Texte fourni ::
________________________________________

L'Europe, victime collatérale de l'escalade en mer Rouge □ Mais aussi - Devoir de vigilance, Contrôles britanniques, Agriculture ukrainienne

BLOCS#10 Bonjour, nous sommes le mercredi 7 février et voici le dixième épisode de votre condensé d’actualité utile sur le commerce international. Suivez-nous également sur LinkedIn.


Super-bloc

La tension entre les rebelles houthis et les forces aériennes anglo-américaines n’en finit plus de monter, laissant craindre une paralysie longue du canal de Suez. De ses ports méditerranéens à son secteur de l’automobile en passant par celui du textile, l’Europe subit déjà les conséquences de ce conflit et a de quoi s’inquiéter pour le moyen-terme.

Terminal à conteneurs à Hambourg. ©️ Dominik Lückmann sur UnsplashTerminal à conteneurs à Hambourg. ©️ Dominik Lückmann sur Unsplash

PORTS EN BALANCE □ Oeil pour oeil. Les rebelles houthis ont juré, dimanche, de riposter après les frappes des États-Unis et du Royaume-Uni menées la veille contre 36 cibles au Yémen. Une escalade sur fond de conflit israélo-palestinien (BLOCS#4) qui laisse craindre une perturbation prolongée du commerce international.

La route de la mer Rouge joue en effet un rôle crucial dans le commerce maritime mondial, voyant passer près de 15 % du volume total des échanges de marchandises. Son importance pour l'Europe est indéniable, avec environ 40 % du commerce entre le Vieux Continent et l'Asie transitant d’ordinaire par le canal de Suez.

Plus en mesure d’assurer la sécurité de leurs équipages, les principaux acteurs mondiaux du transport maritime, tels que le danois Maersk, l'allemand Hapag-Lloyd, l'italo-suisse MSC, et plus récemment le français CMA CGM, ont décidé de contourner le détroit de Bab el-Mandeb qui donne accès à la mer Rouge.

Ils optent désormais pour le Cap de Bonne-Espérance au large de l'Afrique du Sud, un détour rallongeant les trajets de près de 13 000 kilomètres et une dizaine de jours.

En seulement deux mois, le volume de marchandises transitant par le canal a ainsi chuté de 42 %, d’après les données de l’ONU. Le coût du fret a en outre été multiplié par deux.

Première victime de cette chute, les ports méditerranéens. Celui du Pirée, en Grèce, racheté par l’entreprise chinoise Cosco en 2016, et dont l’activité pèse pour une part significative dans le PIB de la République hellénique, a ainsi vu ces derniers mois son activité diminuer de 30%.

________________________________________

Données fournies ::

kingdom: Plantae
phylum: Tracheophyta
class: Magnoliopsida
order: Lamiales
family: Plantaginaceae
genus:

________________________________________

Consigne 1 ::
Reproduisez tel quel le passage de l'article sur la mer Rouge qui s'ouvre sur les mots contenant « Plus en mesure » et se clôt sur « multiplié par deux. ».
Consigne 2 ::
Dans l'article sur la mer Rouge, reformulez sous forme de liste le paragraphe qui commence par « La route de la mer Rouge joue en effet » en conservant ses faits principaux.
Consigne 3 ::
D'après l'article sur la mer Rouge, de combien le volume de marchandises transitant par le canal a-t-il chuté en deux mois selon les données de l'ONU ?

Résultat attendu 1 ::
Plus en mesure d’assurer la sécurité de leurs équipages, les principaux acteurs mondiaux du transport maritime, tels que le danois Maersk, l'allemand Hapag-Lloyd, l'italo-suisse MSC, et plus récemment le français CMA CGM, ont décidé de contourner le détroit de Bab el-Mandeb qui donne accès à la mer Rouge.

Ils optent désormais pour le Cap de Bonne-Espérance au large de l'Afrique du Sud, un détour rallongeant les trajets de près de 13 000 kilomètres et une dizaine de jours.

En seulement deux mois, le volume de marchandises transitant par le canal a ainsi chuté de 42 %, d’après les données de l’ONU. Le coût du fret a en outre été multiplié par deux.

Résultat attendu 2 ::
- La route de la mer Rouge joue un rôle crucial dans le commerce maritime mondial : près de 15 % du volume total des échanges de marchandises y passe.
- Elle est indéniablement importante pour l'Europe : environ 40 % du commerce entre l'Europe et l'Asie transite d'ordinaire par le canal de Suez.

Résultat attendu 3 ::
Il a chuté de 42 %.